[Spambayes] idea for tokenizer.crack_filename change

Wed, 18 Sep 2002 20:38:32 -0400

[Neale Pickett]
> In going over some of my spam, I was surprised to see that the following
> wasn't penalized:
>
>   ------=_NextPart_000_0039_0173A692.99A692D0
>   Content-Type: application/octet-stream; name="Video.pif"
>   Content-Transfer-Encoding: base64
>   Content-Disposition: attachment; filename="Video.pif"

The mostly likely reason for this is that you simply don't have many pif
files in your spam training set.  Check it out.

> I can guarantee you that I've never been emailed a single .pif file
> from an actual human being :)  But tokenizer.crack_filename only
> splits up filenames by path elements, so ".pif" never got scored.

Not so:

def crack_filename(fname):
    yield "fname:" + fname
    components = fname_sep_re.split(fname)
    morethan1 = len(components) > 1
    for component in components:
        if morethan1:
            yield "fname comp:" + component
        pieces = urlsep_re.split(component)
        if len(pieces) > 1:
            for piece in pieces:
                yield "fname piece:" + piece

fname_sep_re only splits on *path* components:  forward slash, backward
slash, and colon.  Each component in turn is then split on urlsep_re, which
includes a wide variety of de jure and de facto URL metacharacters.  '.' is
among them, and the pif here should be yielding a

    'fname piece:pif'

token.  It it isn't, there's some sort of bug.  The filename as a whole
should have been extracted via the

    fname = msg.get_filename()
    if fname is not None:
        for x in crack_filename(fname):
            yield 'filename:' + x

portion of crack_content_xyz().  A

    'content-disposition:attachment'

token should have been produced by the code just before that.  Similarly for
Content-Type.  As the comments say, though, Content-Transfer-Encoding is
ignored because test results showed that including it changed results in
minor ways, for both better and worse, across distinct test runs.

>
> I suggest changing fname_sep_re to include ".", like so:
>
>   fname_sep_re = re.compile(r'[./\\:]')

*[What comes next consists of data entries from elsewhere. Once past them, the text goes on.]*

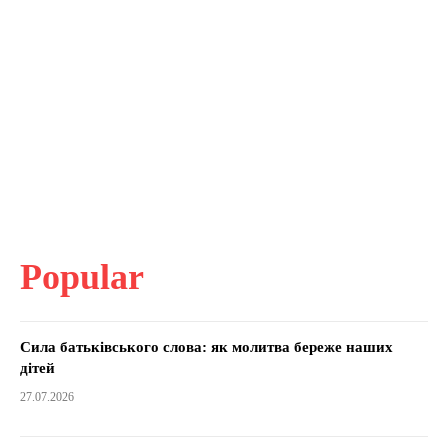
Popular
Сила батьківського слова: як молитва береже наших
дітей
27.07.2026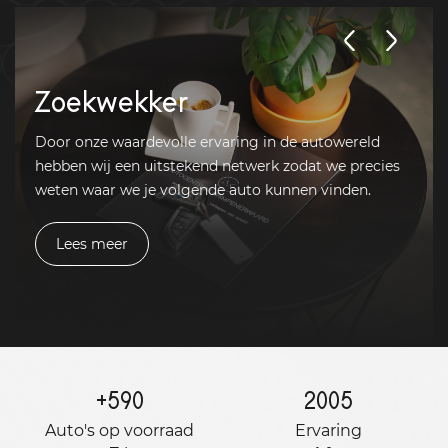
Zoekwekker
Door onze waardevolle ervaring in de autowereld
hebben wij een uitstekend netwerk zodat we precies
weten waar we je volgende auto kunnen vinden.
Lees meer
+
590
2005
Auto's op voorraad
Ervaring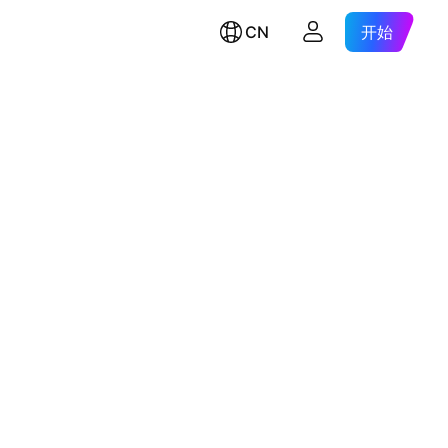
CN
开始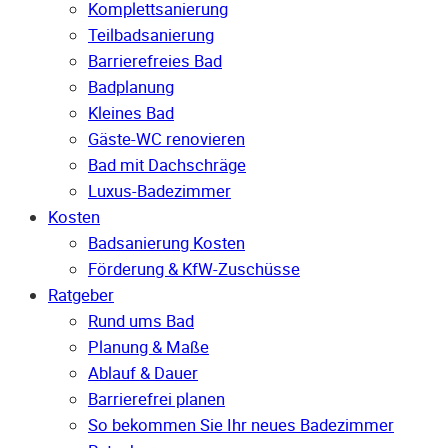
Komplettsanierung
Teilbadsanierung
Barrierefreies Bad
Badplanung
Kleines Bad
Gäste-WC renovieren
Bad mit Dachschräge
Luxus-Badezimmer
Kosten
Badsanierung Kosten
Förderung & KfW-Zuschüsse
Ratgeber
Rund ums Bad
Planung & Maße
Ablauf & Dauer
Barrierefrei planen
So bekommen Sie Ihr neues Badezimmer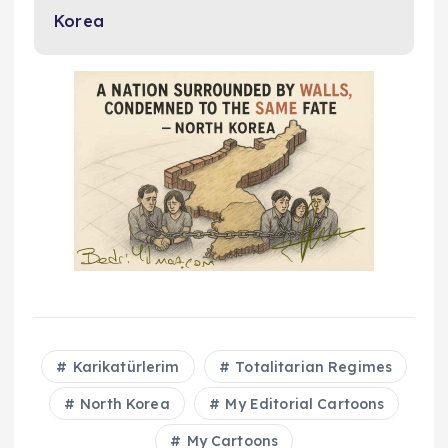
Korea
Karikatürlerim
Totalitarian Regimes
North Korea
My Editorial Cartoons
My Cartoons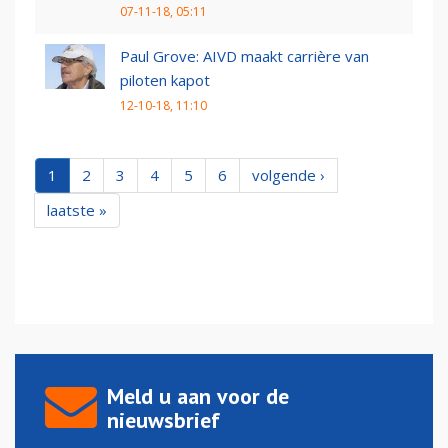
07-11-18, 05:11
Paul Grove: AIVD maakt carrière van
piloten kapot
12-10-18, 11:10
1
2
3
4
5
6
volgende ›
laatste »
Meld u aan voor de
nieuwsbrief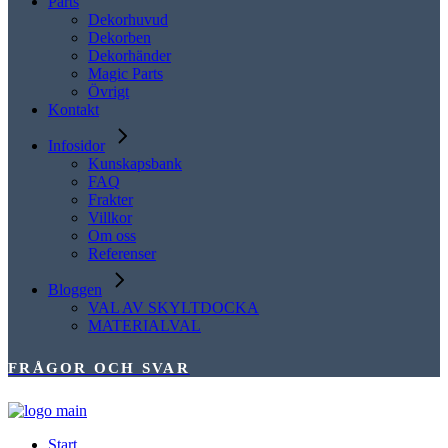
Parts
Dekorhuvud
Dekorben
Dekorhänder
Magic Parts
Övrigt
Kontakt
Infosidor
Kunskapsbank
FAQ
Frakter
Villkor
Om oss
Referenser
Bloggen
VAL AV SKYLTDOCKA
MATERIALVAL
FRÅGOR OCH SVAR
Start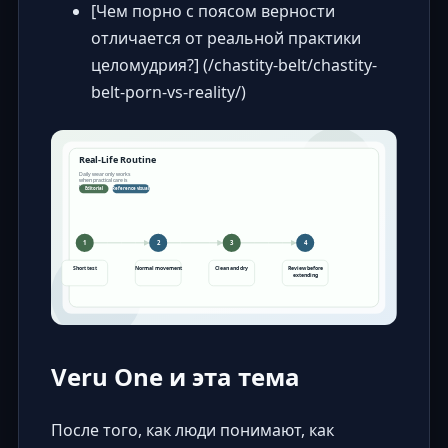
[Чем порно с поясом верности
отличается от реальной практики
целомудрия?] (/chastity-belt/chastity-
belt-porn-vs-reality/)
Veru One и эта тема
После того, как люди понимают, как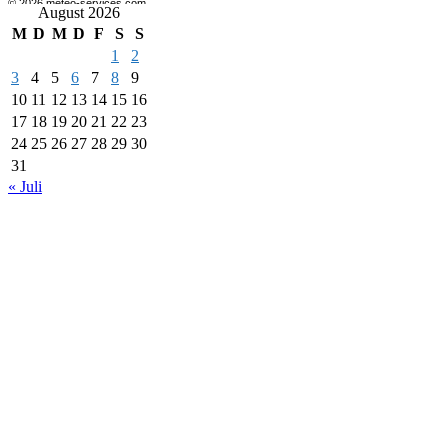
August 2026
M
D
M
D
F
S
S
1
2
3
4
5
6
7
8
9
10
11
12
13
14
15
16
17
18
19
20
21
22
23
24
25
26
27
28
29
30
31
« Juli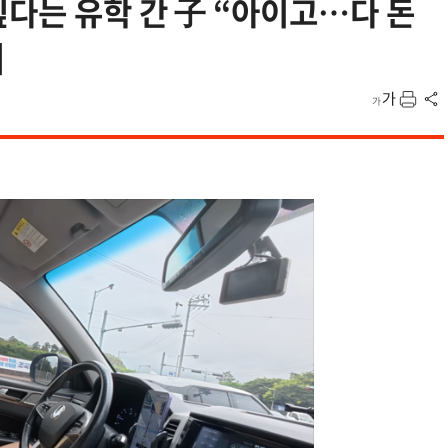
싶다는 유학 간 子 “아이고…다 돈
]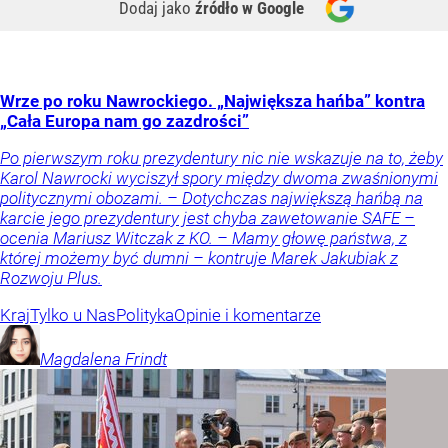
Dodaj jako
źródło w Google
Wrze po roku Nawrockiego. „Największa hańba” kontra
„Cała Europa nam go zazdrości”
Po pierwszym roku prezydentury nic nie wskazuje na to, żeby
Karol Nawrocki wyciszył spory między dwoma zwaśnionymi
politycznymi obozami. – Dotychczas największą hańbą na
karcie jego prezydentury jest chyba zawetowanie SAFE –
ocenia Mariusz Witczak z KO. – Mamy głowę państwa, z
której możemy być dumni – kontruje Marek Jakubiak z
Rozwoju Plus.
Kraj
Tylko u Nas
Polityka
Opinie i komentarze
Magdalena
Frindt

Nope.  That's not what this regexp is for.  If you're not seeing the tokens
mentioned above, there *is* a bug here, and I'd like to know about that.
But the mere fact that a pif token didn't make into the list of best
discriminators for this message doesn't mean anything.

> Unfortunately, I can't back up my suspicion that this is a good idea, as
> it results in an across-the-board tie on my corpora.  Maybe someone with
> larger corpora could try it out.  (Tim?)

I did find value in what crack_filename did else I wouldn't have added the
code <wink>.  I don't know how much value I got specifically from finding
pif tokens, but I noticde once that finding .exe extensions seemed valuable
on a test run.  As always, though, the idea is tokenize everything and not
think too much <wink -- this is ironic given how much sweat has gone into
tokenizing in effective ways!>.